Aim of the task: In the text about St Patrick's shamrock, write out everything from "He has strong" down to "of St Patrick?" again, switching "sacred sites" to "holy sites".

Text passage:
________

Some thoughts on the Shamrock of our well-loved Saint; Pádraig, Patrick or Paddy!

Not a lot has been documented of the life of St Patrick, other than many legends associated with the places to which he is alleged to have travelled, but that doesn’t stop his name being celebrated across the globe 17 centuries after his heyday.

He was reputed to have been sent by Rome to refute the heresy of the 4th century monk, Pelagius- who was reported to have been a large and proud man of ‘goliath’ sized proportions and to have:

“Walked at the pace of a turtle, having being made heavy by Scottish porridge” ~ Haha!

A pilgrimage is made to the Saint every year on the 31st July to a mountain where it is said St Patrick spent the whole of lent (in County Mayo). There a ceremony is performed and the hymn, ‘The breastplate of St Patrick’ recited for protection. The ceremony uses the Celtic tradition of Caim a sacred circle of protection said to contain the power of god.

He has strong connections with both Scotland and Ireland, and ‘battled’ against the Picts in early Scottish Christianity. He was clearly liked enough by the Scots to have numerous sacred sites and places named after him, although is best known as the Patron Saint of Ireland.

The Shamrock of St Patrick?

The Trifolium (clover) species are typically 3-leaved, and because of this, were said to represent the Christian Holy Trinity. St. Patrick is often depicted as holding the ‘shamrock’ in his left hand while preaching (presumably about the Holy Trinity) and is said to have driven the ‘snakes’ (heathen religions) out of Ireland with a ‘cross in one hand and a bunch of shamrocks in the other’

The word Trifolium itself means ‘three-leaved’ and it is believed that the shape is similar to a pre-Christian Celtic symbol, the triskele- later adopted by the Christian church to represent the Holy Trinity.

Carving of a triskele at Newgrange, Ireland

To this day, it is commonly believed that the Lesser Clover (seamer bhuí) is the shamrock associated with St. Patrick. However, in the 16th Century, before the first artistic depictions of St Patrick and the shamrock, Gerard reports that the species Trifolium pratense, was the shamrock of the Irish- meaning the red and white clover, commonly known as ‘three-leaved grass’.

Trifolium pratense - Red Clover, may have been the original shamrock of St Patrick!

Perhaps this clover is more fitting of a Saint who is reported to have ‘performed a thousand miracles’ and who’s prayer was recited by the infirm and suffering of any ailment. As this particular plant has a strong history of medicinal use in both Irish and Scottish tradition.

Here are some health benefits of taking red-clover:

• Red clover has a high content of isoflavones, which act like oestrogen in the body (phytoestrogens)- and therefore are used to regulate hormones holistically.

• Red Clover is used by herbalists as an alternative to HRT in menopause, for Hot Flashes, for breast health and menstrual disorders.

• It’s mineral content is believed to help prevent osteoporosis.

• It’s a powerful cleanser of the lymphatic vessels, and has been shown to reduce tumors and hard swellings, especially of the ovaries and breasts.

• Its not just for women either, its a powerful healer and promotes healing in wounds, especially ‘old wounds’ that don’t heal. Clover leaves and flowers were used to clean and heal external wounds.

________

Records supplied:
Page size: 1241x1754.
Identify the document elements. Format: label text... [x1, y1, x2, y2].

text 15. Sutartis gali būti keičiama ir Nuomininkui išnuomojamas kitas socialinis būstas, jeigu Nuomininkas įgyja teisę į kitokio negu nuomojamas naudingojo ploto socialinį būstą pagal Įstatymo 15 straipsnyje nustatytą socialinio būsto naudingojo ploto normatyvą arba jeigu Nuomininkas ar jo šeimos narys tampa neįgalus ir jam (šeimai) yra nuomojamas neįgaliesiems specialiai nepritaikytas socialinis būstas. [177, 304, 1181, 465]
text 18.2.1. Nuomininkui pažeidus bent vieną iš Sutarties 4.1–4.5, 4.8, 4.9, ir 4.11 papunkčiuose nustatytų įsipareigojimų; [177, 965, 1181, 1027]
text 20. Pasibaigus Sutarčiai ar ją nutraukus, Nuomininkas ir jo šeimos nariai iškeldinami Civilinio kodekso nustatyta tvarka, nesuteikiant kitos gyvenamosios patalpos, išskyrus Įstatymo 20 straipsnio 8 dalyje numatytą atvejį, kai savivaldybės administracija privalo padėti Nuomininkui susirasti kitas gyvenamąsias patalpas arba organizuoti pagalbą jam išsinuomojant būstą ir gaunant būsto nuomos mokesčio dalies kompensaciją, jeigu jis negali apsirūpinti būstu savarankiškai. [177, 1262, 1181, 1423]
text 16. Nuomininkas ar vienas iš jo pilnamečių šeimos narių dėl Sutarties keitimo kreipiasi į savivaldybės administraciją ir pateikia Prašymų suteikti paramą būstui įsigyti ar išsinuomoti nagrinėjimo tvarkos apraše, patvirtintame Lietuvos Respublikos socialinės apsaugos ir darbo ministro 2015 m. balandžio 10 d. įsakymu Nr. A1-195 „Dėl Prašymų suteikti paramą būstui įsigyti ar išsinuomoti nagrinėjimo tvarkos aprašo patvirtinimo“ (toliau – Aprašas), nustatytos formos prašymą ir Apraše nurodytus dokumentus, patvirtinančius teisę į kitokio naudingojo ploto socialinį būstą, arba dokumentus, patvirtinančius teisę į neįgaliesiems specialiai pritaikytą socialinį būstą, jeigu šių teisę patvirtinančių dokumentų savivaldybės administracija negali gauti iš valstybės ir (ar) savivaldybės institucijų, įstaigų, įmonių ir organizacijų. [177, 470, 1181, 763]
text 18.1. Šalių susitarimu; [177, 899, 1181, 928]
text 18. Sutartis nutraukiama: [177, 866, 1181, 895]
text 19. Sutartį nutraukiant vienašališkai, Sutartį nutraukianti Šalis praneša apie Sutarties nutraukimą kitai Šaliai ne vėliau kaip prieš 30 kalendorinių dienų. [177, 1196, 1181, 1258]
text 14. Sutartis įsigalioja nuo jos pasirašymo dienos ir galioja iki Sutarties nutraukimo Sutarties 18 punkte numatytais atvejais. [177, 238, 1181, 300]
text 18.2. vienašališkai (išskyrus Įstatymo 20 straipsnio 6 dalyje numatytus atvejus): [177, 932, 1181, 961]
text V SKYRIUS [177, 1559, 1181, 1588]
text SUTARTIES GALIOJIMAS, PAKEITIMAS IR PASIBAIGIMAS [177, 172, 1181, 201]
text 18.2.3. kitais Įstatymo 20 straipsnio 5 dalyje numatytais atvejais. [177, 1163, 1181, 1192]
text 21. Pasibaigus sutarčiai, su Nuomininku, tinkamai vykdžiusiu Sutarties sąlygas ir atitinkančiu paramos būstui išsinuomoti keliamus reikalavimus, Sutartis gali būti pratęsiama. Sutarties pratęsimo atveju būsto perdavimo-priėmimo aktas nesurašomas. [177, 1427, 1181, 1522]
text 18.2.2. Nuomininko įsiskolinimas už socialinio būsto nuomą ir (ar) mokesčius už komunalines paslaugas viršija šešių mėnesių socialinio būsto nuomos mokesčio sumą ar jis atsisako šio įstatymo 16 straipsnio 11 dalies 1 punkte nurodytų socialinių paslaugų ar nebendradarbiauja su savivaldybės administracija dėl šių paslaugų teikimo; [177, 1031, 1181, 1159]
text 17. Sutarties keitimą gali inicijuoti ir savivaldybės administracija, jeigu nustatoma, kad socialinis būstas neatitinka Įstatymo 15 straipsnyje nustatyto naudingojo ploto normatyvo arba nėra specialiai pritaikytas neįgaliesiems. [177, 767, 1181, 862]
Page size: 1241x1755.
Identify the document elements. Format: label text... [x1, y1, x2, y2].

________

Your response:
He has strong connections with both Scotland and Ireland, and ‘battled’ against the Picts in early Scottish Christianity. He was clearly liked enough by the Scots to have numerous holy sites and places named after him, although is best known as the Patron Saint of Ireland.

The Shamrock of St Patrick?